In November 1957, at the height of the Cold War, Russian author Boris Pasternak published one of the most important novels of the 20th Century, Doctor Zhivago. While the novel was banned in the Soviet Union, the CIA believed that it was so important to get the novel behind the Iron Curtain that it published copies itself.
According to The Washington Post, the idea was suggested by British authorities and Washington agreed. In a memo to branch chiefs in the USSR, the CIA said Pasternak’s epic romance had “great propaganda value, not only for its intrinsic message and thought-provoking nature, but also for the circumstances of its publication.”
They believed that the history of Pasternak’s journey to get it published in the first place would help Russians realize how their government was stifling one of their own literary geniuses. Pasternak had the book published first in Italian in Italy before it became a worldwide phenomenon.

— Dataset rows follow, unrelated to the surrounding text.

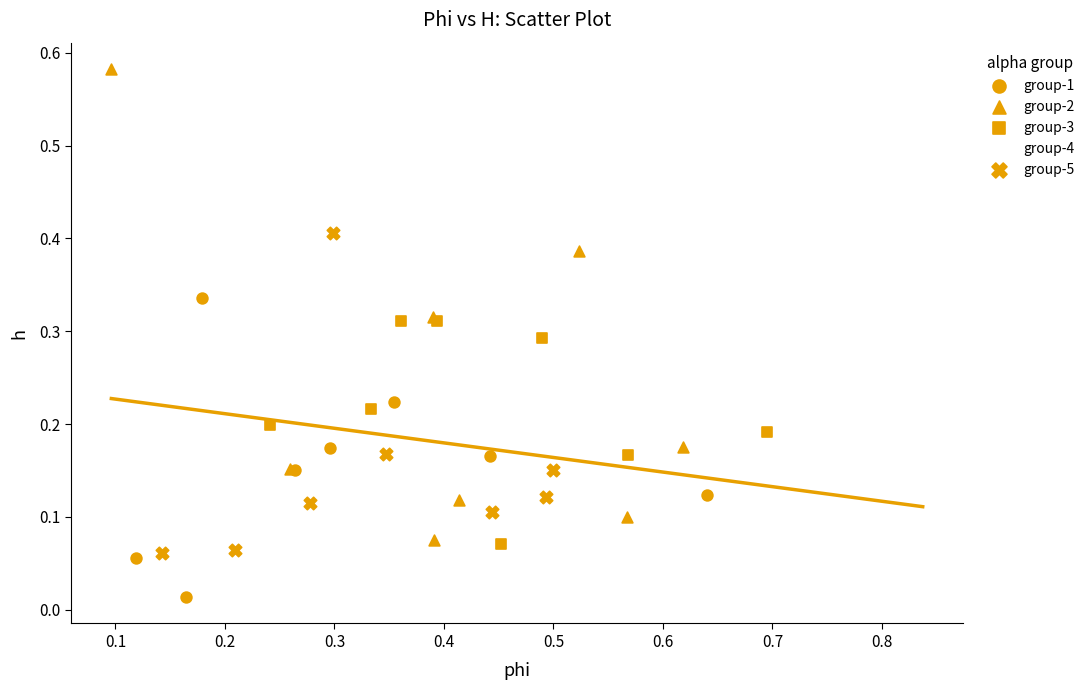

Which series reaches the maximum Y coordinate?

group-2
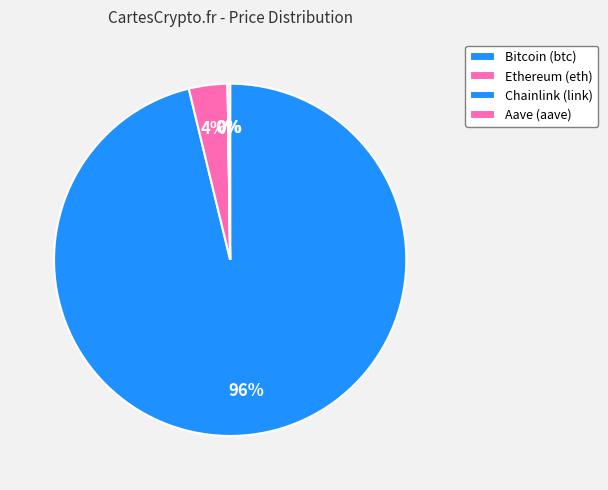

Does any single category account for the majority?

Yes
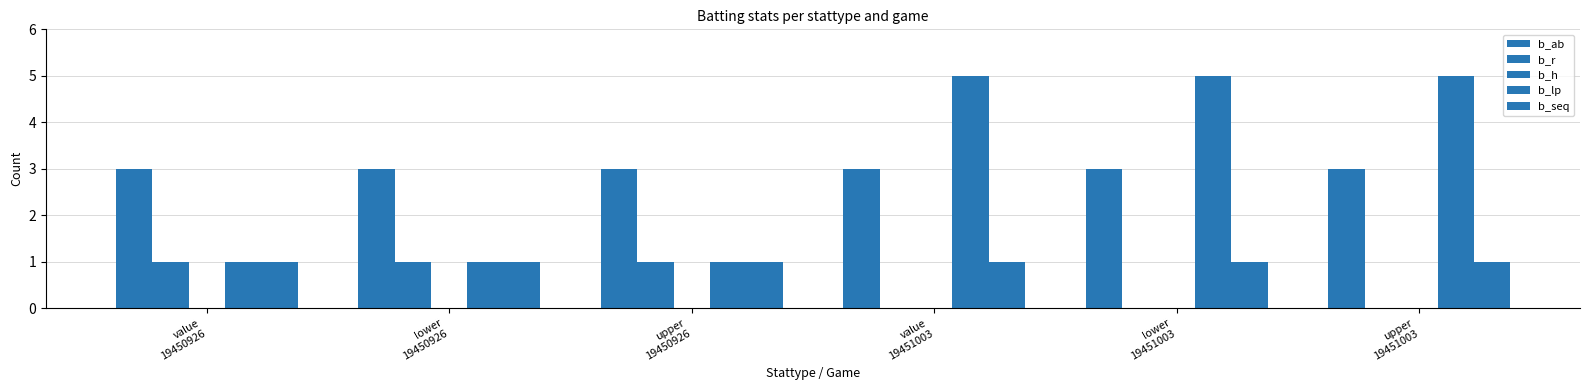

Which series has the largest range (max minus min)?

b_lp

As USA Today points out, the CIA then decided to publish t the book in Russian, first in the Netherlands. From there, they transported copies of the book throughout Western Europe.
Pasternak ended up winning the Nobel Prize in Literature and the story also lives on in David Lean’s 1965 film, which starred Julie Christie and Omar Sharif.
The CIA papers were declassified and made available for the authors of The Zhivago Affair, which traces the book’s journey. It will be published on June 17.